*** Begin section ***

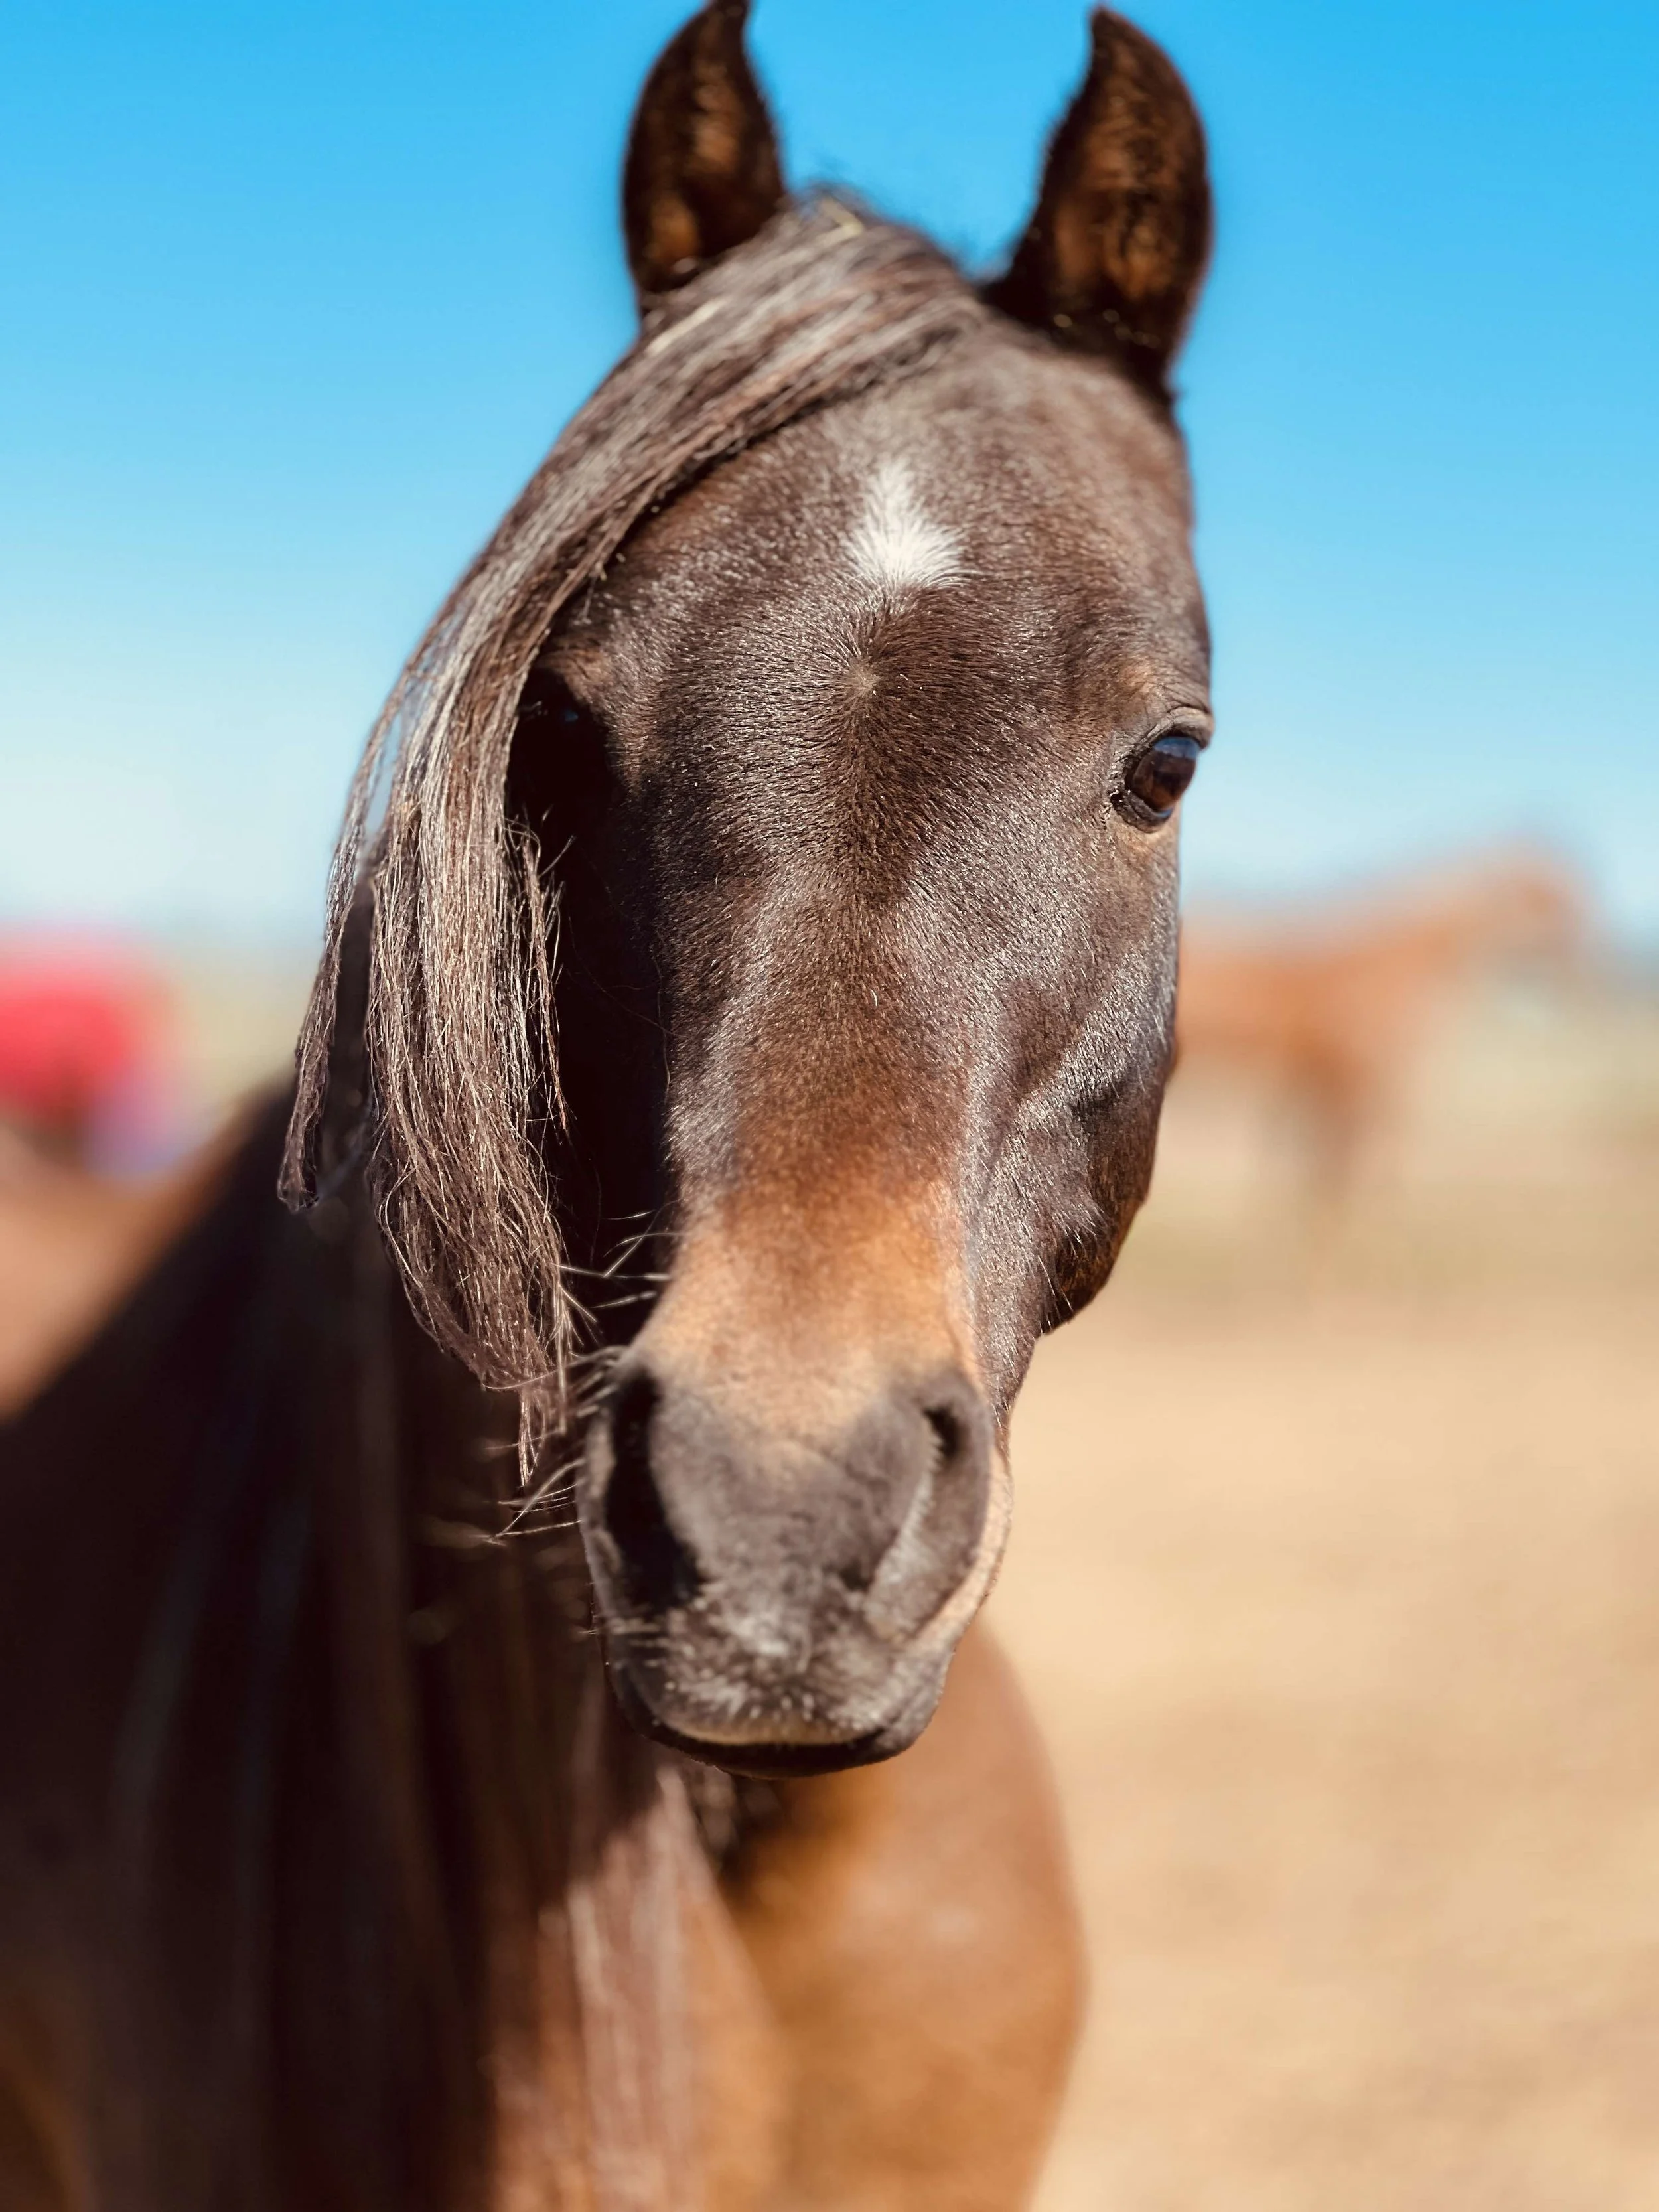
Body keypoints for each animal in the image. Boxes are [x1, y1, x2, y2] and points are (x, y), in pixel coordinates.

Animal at [1175, 851, 1586, 1200]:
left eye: (1562, 893)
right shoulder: (1353, 1079)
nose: (1580, 957)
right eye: (1543, 896)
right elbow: (1338, 1180)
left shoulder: (1330, 1084)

*** End section ***

Word for word, repeat each record above; leave out every picture.

Body keypoints for each animal in the image. Boxes are [x1, y1, x2, y2] and points are (x, y), in pixel coordinates.

Animal at [1175, 851, 1586, 1200]:
left eye: (1562, 893)
right shoulder: (1353, 1079)
nose: (1580, 957)
right eye: (1543, 896)
right elbow: (1338, 1180)
left shoulder: (1330, 1084)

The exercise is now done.